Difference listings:
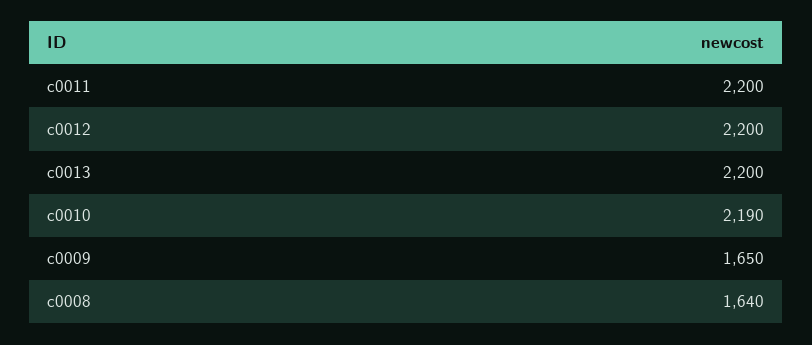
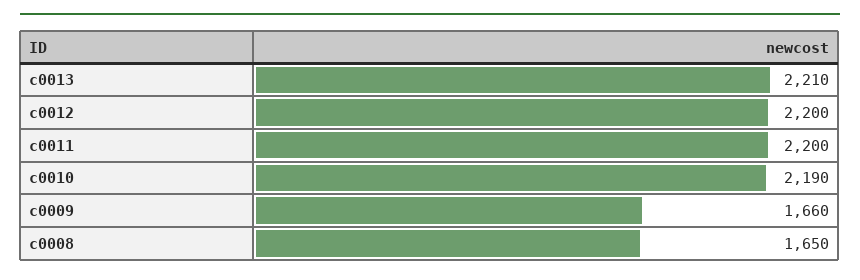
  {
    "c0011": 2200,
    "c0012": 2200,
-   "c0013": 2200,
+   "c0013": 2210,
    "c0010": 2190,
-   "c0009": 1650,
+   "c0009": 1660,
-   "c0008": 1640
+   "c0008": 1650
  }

---

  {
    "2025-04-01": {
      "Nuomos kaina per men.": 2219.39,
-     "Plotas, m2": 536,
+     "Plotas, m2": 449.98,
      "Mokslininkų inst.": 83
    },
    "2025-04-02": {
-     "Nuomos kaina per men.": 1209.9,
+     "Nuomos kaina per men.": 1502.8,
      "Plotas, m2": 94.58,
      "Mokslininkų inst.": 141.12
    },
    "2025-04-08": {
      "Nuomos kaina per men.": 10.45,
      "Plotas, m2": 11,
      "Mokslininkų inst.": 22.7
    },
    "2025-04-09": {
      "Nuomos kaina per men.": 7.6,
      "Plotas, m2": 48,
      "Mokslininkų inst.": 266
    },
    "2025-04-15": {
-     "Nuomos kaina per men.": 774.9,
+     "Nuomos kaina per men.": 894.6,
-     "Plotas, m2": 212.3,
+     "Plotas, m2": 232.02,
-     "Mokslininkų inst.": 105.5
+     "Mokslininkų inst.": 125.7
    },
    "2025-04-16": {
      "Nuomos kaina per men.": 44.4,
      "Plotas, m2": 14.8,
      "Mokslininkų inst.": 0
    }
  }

==

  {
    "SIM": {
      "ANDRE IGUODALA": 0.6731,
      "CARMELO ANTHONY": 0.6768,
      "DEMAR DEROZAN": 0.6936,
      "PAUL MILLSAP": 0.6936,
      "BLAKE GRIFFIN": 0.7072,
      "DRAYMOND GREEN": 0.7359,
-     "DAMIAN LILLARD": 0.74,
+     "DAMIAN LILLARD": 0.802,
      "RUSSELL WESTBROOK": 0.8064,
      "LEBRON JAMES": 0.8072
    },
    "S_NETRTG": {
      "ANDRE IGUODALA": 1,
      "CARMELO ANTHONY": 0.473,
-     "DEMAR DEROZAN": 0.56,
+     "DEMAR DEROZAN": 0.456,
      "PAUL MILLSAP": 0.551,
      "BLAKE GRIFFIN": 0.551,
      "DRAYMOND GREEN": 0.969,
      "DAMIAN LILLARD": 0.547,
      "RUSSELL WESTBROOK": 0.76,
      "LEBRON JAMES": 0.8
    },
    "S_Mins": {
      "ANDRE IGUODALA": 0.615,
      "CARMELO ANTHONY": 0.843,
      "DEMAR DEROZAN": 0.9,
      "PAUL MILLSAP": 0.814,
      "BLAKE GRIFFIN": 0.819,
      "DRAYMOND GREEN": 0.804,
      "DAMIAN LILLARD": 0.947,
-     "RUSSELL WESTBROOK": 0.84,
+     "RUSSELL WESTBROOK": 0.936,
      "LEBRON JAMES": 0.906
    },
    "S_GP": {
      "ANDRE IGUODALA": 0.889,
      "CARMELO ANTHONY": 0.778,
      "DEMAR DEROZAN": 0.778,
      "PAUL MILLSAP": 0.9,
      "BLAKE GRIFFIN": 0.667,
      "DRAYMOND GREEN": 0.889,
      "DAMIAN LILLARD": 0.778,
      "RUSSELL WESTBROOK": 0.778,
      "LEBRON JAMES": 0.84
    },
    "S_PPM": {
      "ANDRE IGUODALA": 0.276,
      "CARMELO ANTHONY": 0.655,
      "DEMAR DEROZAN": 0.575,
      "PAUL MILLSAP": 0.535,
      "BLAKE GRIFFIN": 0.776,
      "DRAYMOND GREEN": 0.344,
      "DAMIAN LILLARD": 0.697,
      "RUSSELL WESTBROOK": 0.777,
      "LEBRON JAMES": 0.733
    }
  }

- [Exercise objective]: Line count for the string "Mokslininkų": state how many lines in the data contain it, and output nothing else.

- [Output of the task]: 7